It’s sometimes difficult to obtain the details of an accident until after the investigation is completed by authorities and a final report issued. Of course sometimes official versions are wrong or contain inaccuracies, so that an injured party will want to obtain an independent investigation if there are serious injuries and litigation may develop. An accident occurred in Connecticut recently in which sparse initial reports make it difficult to determine fault.
The car crash involved two vehicles in a violent collision in the intersection of Brook and Artisan streets in Bristol. A 59-year-old Bristol woman who drove one of the vehicles was trapped in the rubble and had to be extricated by emergency workers. She was taken to a hospital in the Hartford area with head and chest injuries where she was listed in stable condition.
The second driver was a 44-year-old man who was operating a pickup truck. He was headed south on Brook Street approaching the intersection with Artisan. The woman was operating her car east on Artisan approaching the intersection with Brook Street. She had a stop sign, and entered the intersection with the intention of turning left when the car crash occurred.

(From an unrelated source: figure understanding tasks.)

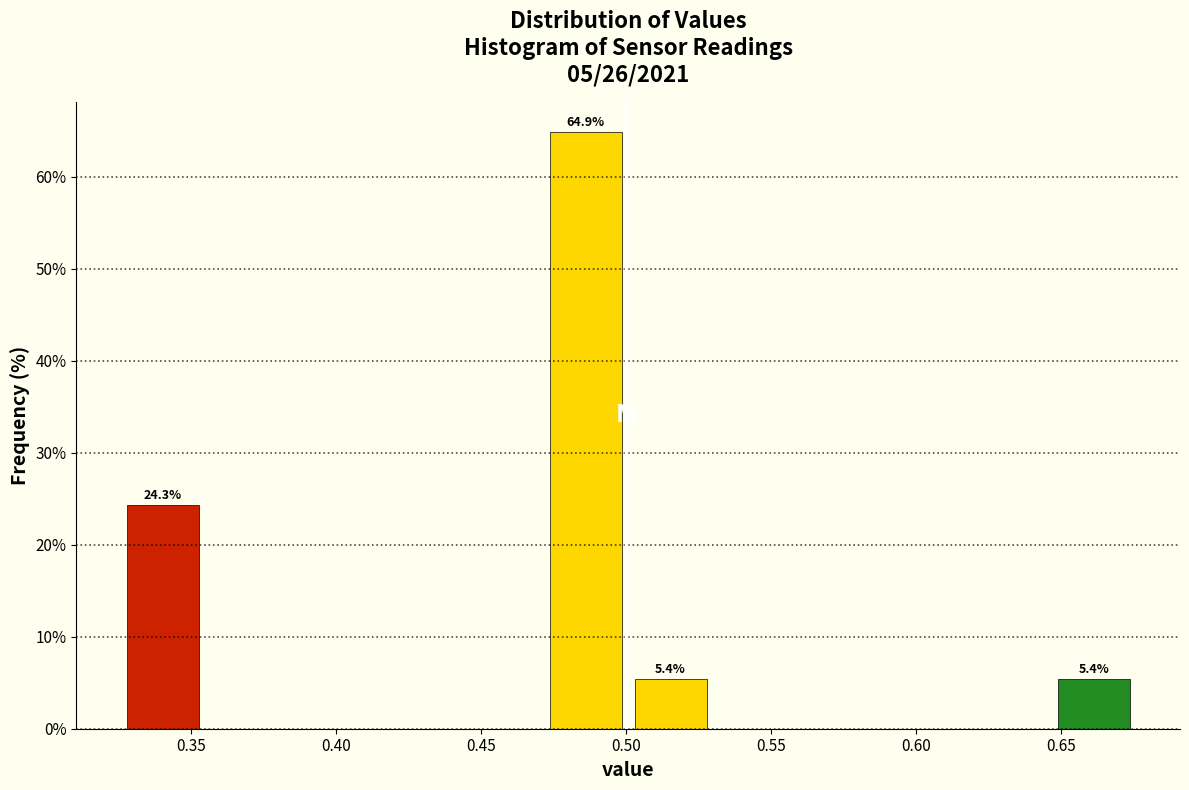

Over which range of the x-axis is the bar tallest?

0.475 to 0.505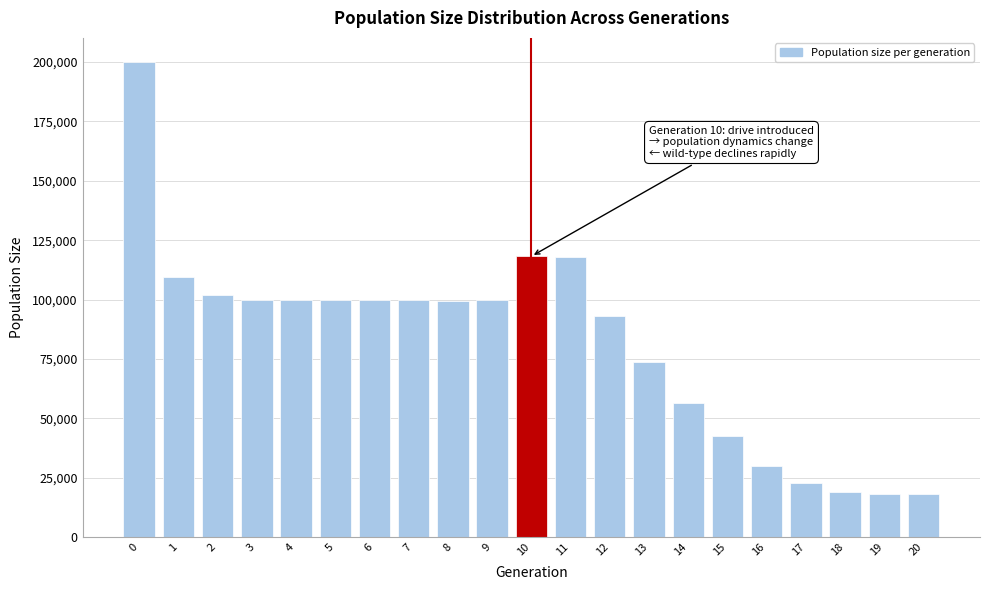

What is the minimum value shown in the chart?

18000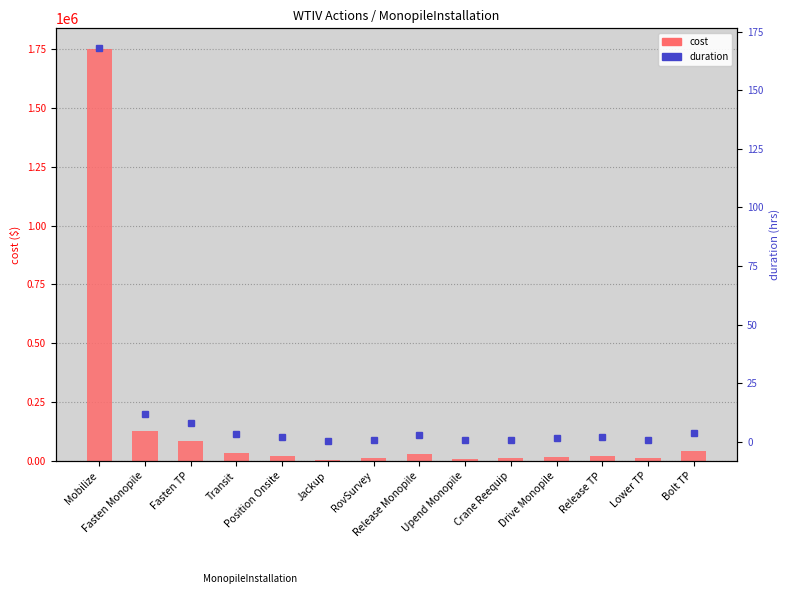

Are the bars horizontal?

No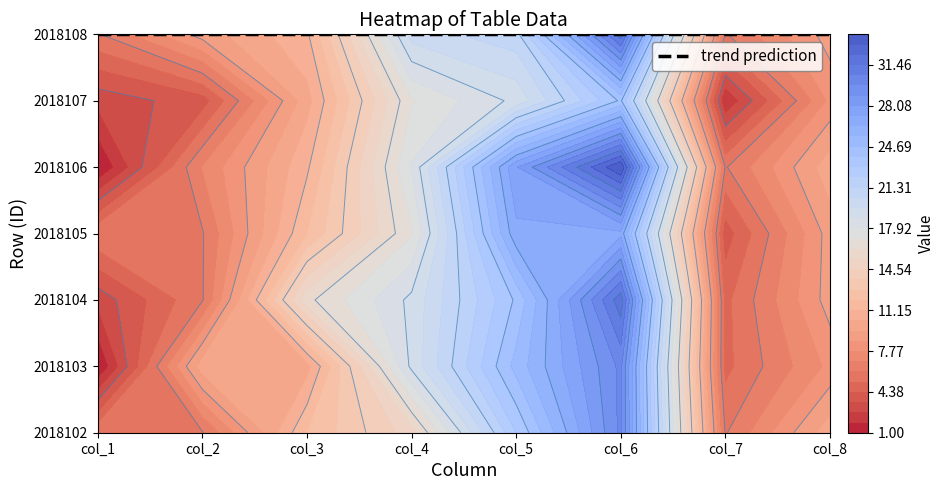

True or false: 2018104 has a value of 55 at col_6.

False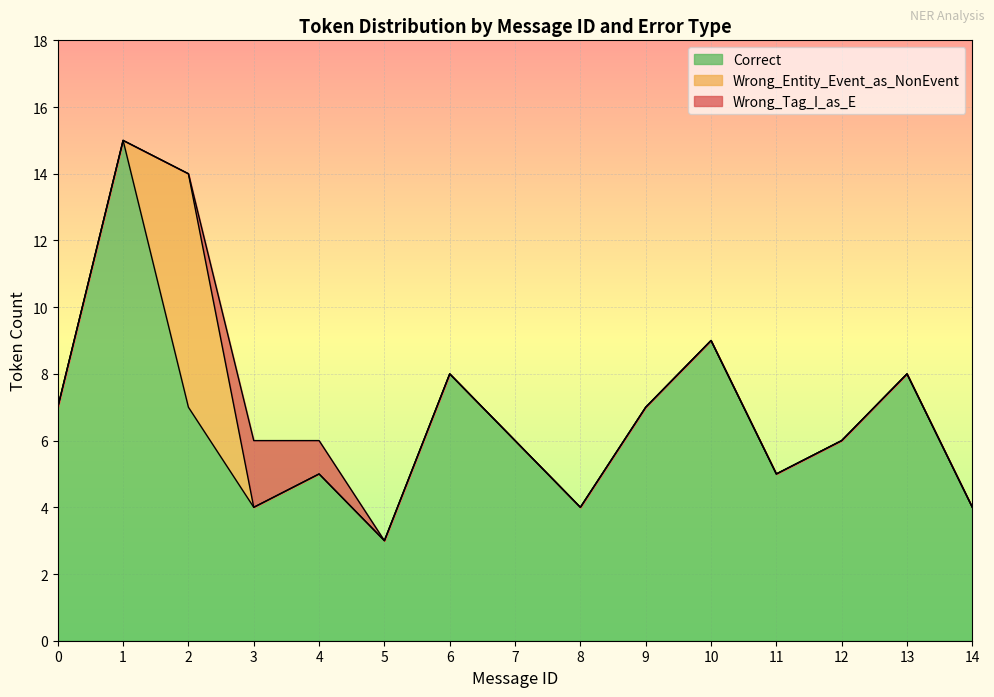

Which series has the largest range (max minus min)?

Correct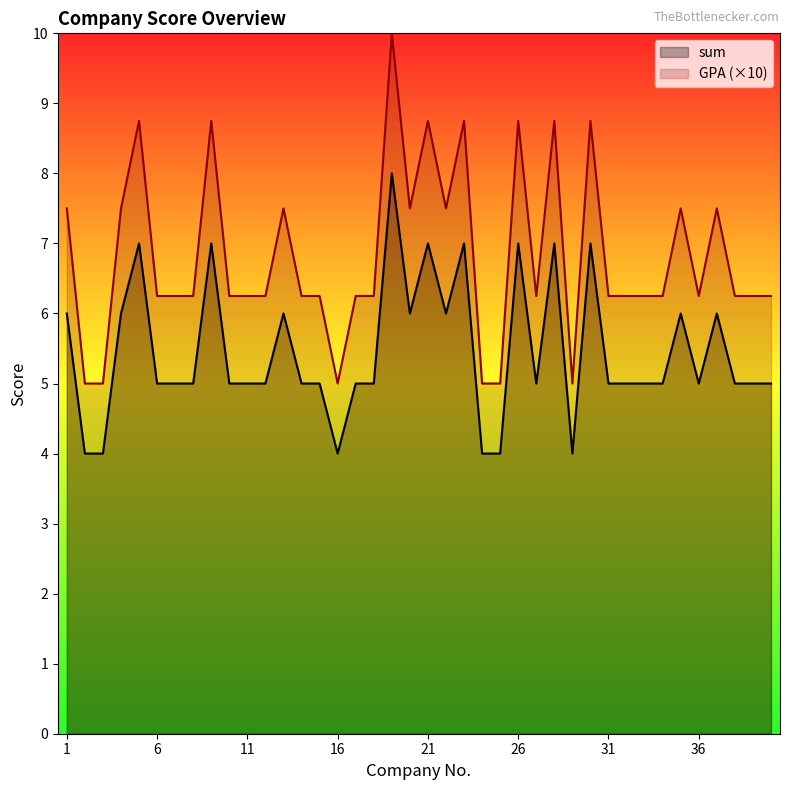

Is it true that GPA_C1 equals 7.5 at 4?

True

The reports don’t indicate whether the pickup driver also had a stop sign. If the pickup had no stop sign and was in the right-of-way, then it may be that the car negligently entered the intersection without paying proper attention. In that event, she would not be able to recover compensation for her serious injuries.
According to the law of negligence in Connecticut and other states, if the pickup driver also had a stop sign, and didn’t stop or entered the intersection without looking, then the driver of the car would be able to pursue a claim for serious injuries. The facts will probably be fairly easy to clear up once the complete statements of both drivers are considered. Also, the investigation is ongoing, so that the final police report will be helpful in determining fault.